If we don’t remove these stopwords the angle between vectors will be greater for strings with these words. This can lead to vectors being similar when they share stopwords despite not conveying the same information. Conversely similar vectors that don't share the same stopwords can be marked dissimilar.
(cosine "I am amazing" "I am a robot")
=> 0.5773502691896258
These strings do not convey similar meaning but the result suggests they do.
(def stopwords
"Not a complete list of english stop words but good enough for this example"
#{"i" "me" "my" "myself" "we" "our" "ours" "ourselves" "you"
"your" "yours" "yourself" "yourselves" "he" "him" "his"
"himself" "she" "her" "hers" "herself" "it" "its" "itself"
"they" "them" "their" "theirs" "themselves" "what" "which"
"who" "this" "that" "these" "those" "am" "is" "are" "was"
"were" "be" "been" "being" "have" "has" "had" "having"})
(defn cosine [a-string b-string]
(let [a-tokens (remove stopwords (split-tokens a-string))
b-tokens (remove stopwords (split-tokens b-string))
all-tokens (distinct (concat a-tokens b-tokens))

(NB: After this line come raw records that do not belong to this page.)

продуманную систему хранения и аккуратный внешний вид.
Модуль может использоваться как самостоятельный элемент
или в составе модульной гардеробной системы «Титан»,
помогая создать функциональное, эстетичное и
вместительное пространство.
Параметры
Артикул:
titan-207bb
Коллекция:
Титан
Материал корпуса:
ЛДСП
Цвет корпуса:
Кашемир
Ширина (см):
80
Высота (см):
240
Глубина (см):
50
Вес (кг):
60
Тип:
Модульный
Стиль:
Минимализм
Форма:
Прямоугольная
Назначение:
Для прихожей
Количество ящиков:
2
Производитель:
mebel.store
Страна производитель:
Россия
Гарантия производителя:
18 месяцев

av (map #(get (frequencies a-tokens) % 0) all-tokens)
bv (map #(get (frequencies b-tokens) % 0) all-tokens)]
(/ (dot av bv)
(* (mag av) (mag bv)))))
By filtering the tokens by stopwords we get more accurate results.

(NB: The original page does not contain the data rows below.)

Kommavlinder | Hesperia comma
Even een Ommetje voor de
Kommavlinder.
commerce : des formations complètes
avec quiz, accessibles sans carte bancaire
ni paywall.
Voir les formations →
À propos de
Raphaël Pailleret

(cosine "I am amazing" "I am a robot")
=> 0.0
These strings do not convey similar meaning.
That covers using cosine similarity to compare strings. This can be really useful for finding similarity between strings. It's worth pointing out it isn't limited to strings you could use it to compare any data you can represent as a vector.